Fotoğraflarla anılar biraz renklenir, somutlaşır ve hatırlamak kolaylaşır. Yeni gittiğiniz bir şehirde fotoğraf çektirmek adettendir. Bir zamanların Ankara’sında bağların arasında çekilecek bir fotoğraf ile muhteşem anılar oluşturulabilirdi. Çünkü Ankara’nın en meşhur tarım ürünü üzümdü, en uygun mekanlar da bağlardı. Üzümden yapılan pekmez, şıra ve şarap, her biri kendi alanında meşhurdu. Ankara’yı soranlar ve onun üzümle ilişkisini merak edenler olabilir. Onun en güzel adının Engürü; en güzel zamanının, hiç tereddüt etmeden eylül ayı olduğunu söyleyebiliriz.
Osmanlı Arşivi’nde yer alan belgelerin bir kısmında Ankara’nın adı karşımıza “Engürü” olarak çıkar. İmparatorluğun son döneminde ve Cumhuriyetin ilk yıllarında Engürü adının halk arasında yaygın olarak kullanıldığını biliyoruz. Özellikle Erken Cumhuriyet Döneminde bu adın kullanımı ve onun Ankara’ya dönüşümünün gözlenebileceği mülakatlar ve gazete yazıları mevcut. O zaman “Engürü adı bu şehre nasıl verildi ve nasıl bu kadar yaygınlaştı?” diye sormak gayet doğal. Bu ismin nasıl konulduğuna dair rivayetlerin ve tevatürlerin somut kanıtlara dayanmadığını söyleyerek bu bahsi hızlı geçelim. Ankara’da bugün çeşitli mekanlarda Engürü adının hala yaşamaya devam ettiğini gözleyebiliyoruz. Ankara’nın tarihte aldığı isimler arasında ona en çok yakışanın Farsçada üzüm anlamına gelen Engürü olduğunu söyleyebiliriz.
Bir isim bir şehre nasıl bu kadar yakışır, bu konuyu biraz daha açabiliriz. Bir eylül ayında, üniversiteyi kazandığım için yıllardır yaşadığım yerden ayrılıp Ankara’ya geldim. İlk görüşün büyüsünden olmalı, hep o ilk geldiğim yılın eylülündeymişim gibi göründü bana Ankara. Benim gibi bu şehre sonradan gelenler, yani Ankaralılar değil de Ankaracı olanlar, Ankara’nın en çok eylül ayını severler. Bu sevgiyi pekiştiren iki bilgi var. Engürü’nün Farsça’da “üzüm” anlamına geldiğini söyledim. İkincisi ise, eylül kelimesinin Anadolu’nun kadim halklarından Süryanilerin dilinde de “üzüm” anlamına gelmesi .

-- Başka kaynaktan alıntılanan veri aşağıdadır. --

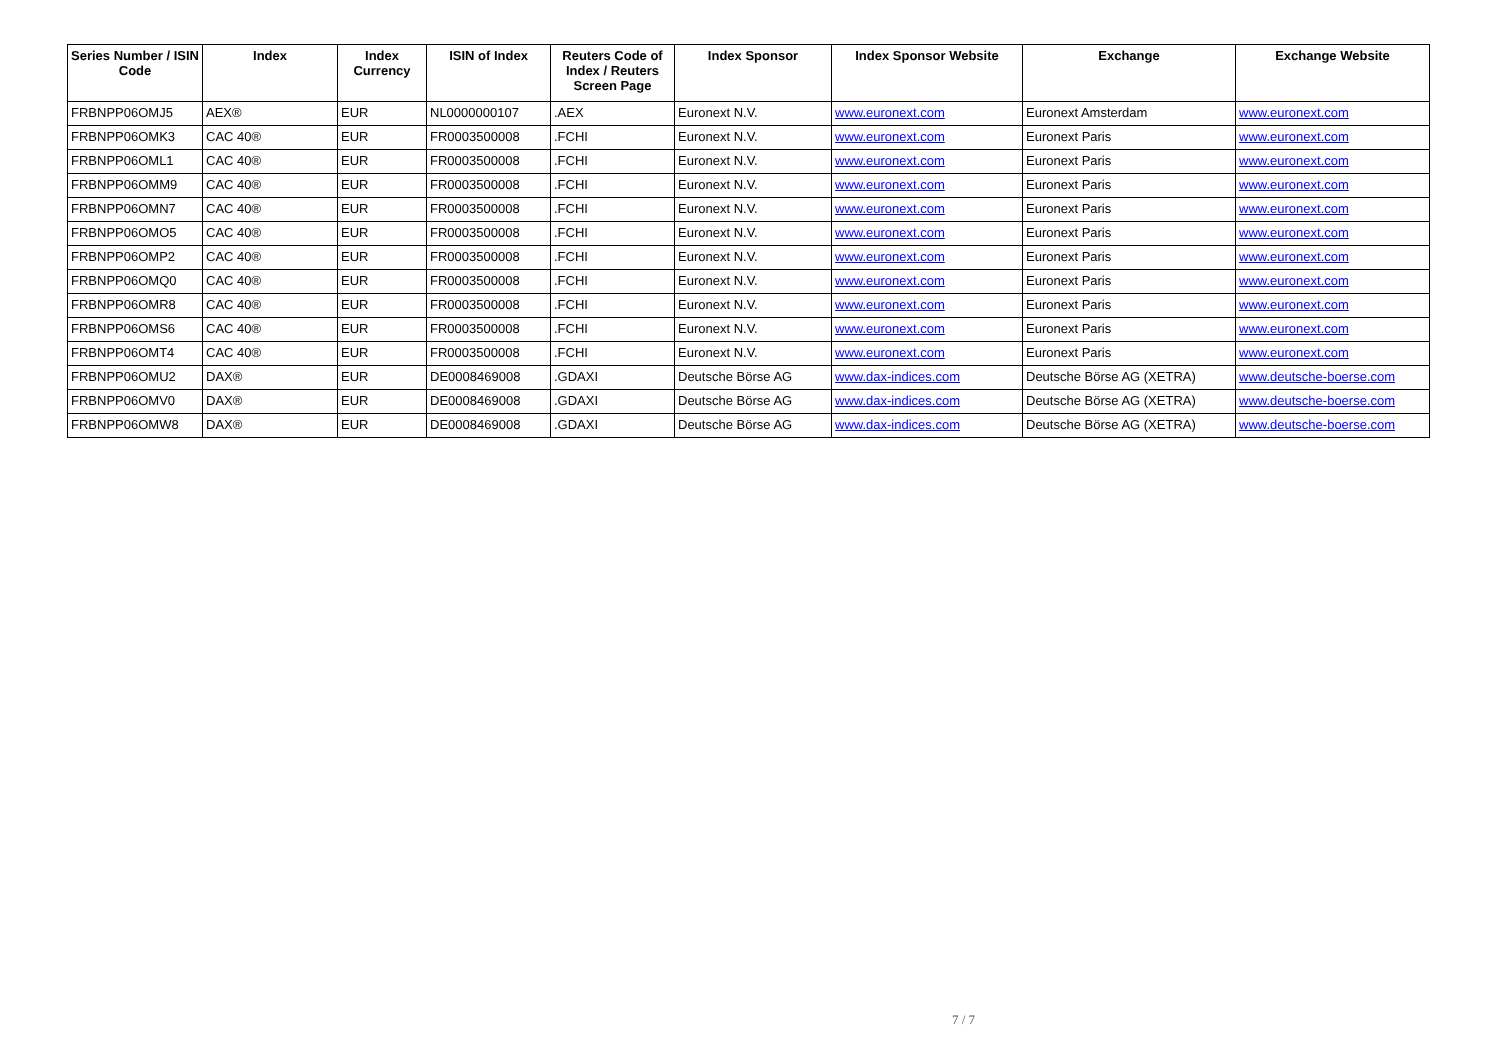| Series Number / ISIN Code | Index | Index Currency | ISIN of Index | Reuters Code of Index / Reuters Screen Page | Index Sponsor | Index Sponsor Website | Exchange | Exchange Website |
| --- | --- | --- | --- | --- | --- | --- | --- | --- |
| FRBNPP06OMJ5 | AEX® | EUR | NL0000000107 | .AEX | Euronext N.V. | www.euronext.com | Euronext Amsterdam | www.euronext.com |
| FRBNPP06OMK3 | CAC 40® | EUR | FR0003500008 | .FCHI | Euronext N.V. | www.euronext.com | Euronext Paris | www.euronext.com |
| FRBNPP06OML1 | CAC 40® | EUR | FR0003500008 | .FCHI | Euronext N.V. | www.euronext.com | Euronext Paris | www.euronext.com |
| FRBNPP06OMM9 | CAC 40® | EUR | FR0003500008 | .FCHI | Euronext N.V. | www.euronext.com | Euronext Paris | www.euronext.com |
| FRBNPP06OMN7 | CAC 40® | EUR | FR0003500008 | .FCHI | Euronext N.V. | www.euronext.com | Euronext Paris | www.euronext.com |
| FRBNPP06OMO5 | CAC 40® | EUR | FR0003500008 | .FCHI | Euronext N.V. | www.euronext.com | Euronext Paris | www.euronext.com |
| FRBNPP06OMP2 | CAC 40® | EUR | FR0003500008 | .FCHI | Euronext N.V. | www.euronext.com | Euronext Paris | www.euronext.com |
| FRBNPP06OMQ0 | CAC 40® | EUR | FR0003500008 | .FCHI | Euronext N.V. | www.euronext.com | Euronext Paris | www.euronext.com |
| FRBNPP06OMR8 | CAC 40® | EUR | FR0003500008 | .FCHI | Euronext N.V. | www.euronext.com | Euronext Paris | www.euronext.com |
| FRBNPP06OMS6 | CAC 40® | EUR | FR0003500008 | .FCHI | Euronext N.V. | www.euronext.com | Euronext Paris | www.euronext.com |
| FRBNPP06OMT4 | CAC 40® | EUR | FR0003500008 | .FCHI | Euronext N.V. | www.euronext.com | Euronext Paris | www.euronext.com |
| FRBNPP06OMU2 | DAX® | EUR | DE0008469008 | .GDAXI | Deutsche Börse AG | www.dax-indices.com | Deutsche Börse AG (XETRA) | www.deutsche-boerse.com |
| FRBNPP06OMV0 | DAX® | EUR | DE0008469008 | .GDAXI | Deutsche Börse AG | www.dax-indices.com | Deutsche Börse AG (XETRA) | www.deutsche-boerse.com |
| FRBNPP06OMW8 | DAX® | EUR | DE0008469008 | .GDAXI | Deutsche Börse AG | www.dax-indices.com | Deutsche Börse AG (XETRA) | www.deutsche-boerse.com |
7 / 7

Yerleşim birimlerinin, mahallelerin, semtlerin, hatta ilçelerin adlarında bile bu kadar çok bağ geçen ya da bağ ile anılan ve her tepenin sırtında üzüm yetiştirildiğine işaret eden bir ilimiz daha yoktur. Ankara’da geçen anıları karıştırdığımızda hatıralara eşlik eden mekanlar olarak bağları ve bağ evlerini görürüz. Ailece piknikler yapılır, komşunun bağ evine gezmeye gidilir, okul gezisi düzenlenir ya da kutlamalar yapılır. Hatıraların tanıklığında birbirinden leziz üzümler ve üzüm ürünleri birbiri ile yarışır. Bu yarışta sofralık olanlar pazarda boy gösterir, diğerleri de şıraya, pekmeze ve şaraba dönüşür. Ama illaki mekan Ankara ise, anılar bağda geçer ve kahramanlar bağ evlerine gider.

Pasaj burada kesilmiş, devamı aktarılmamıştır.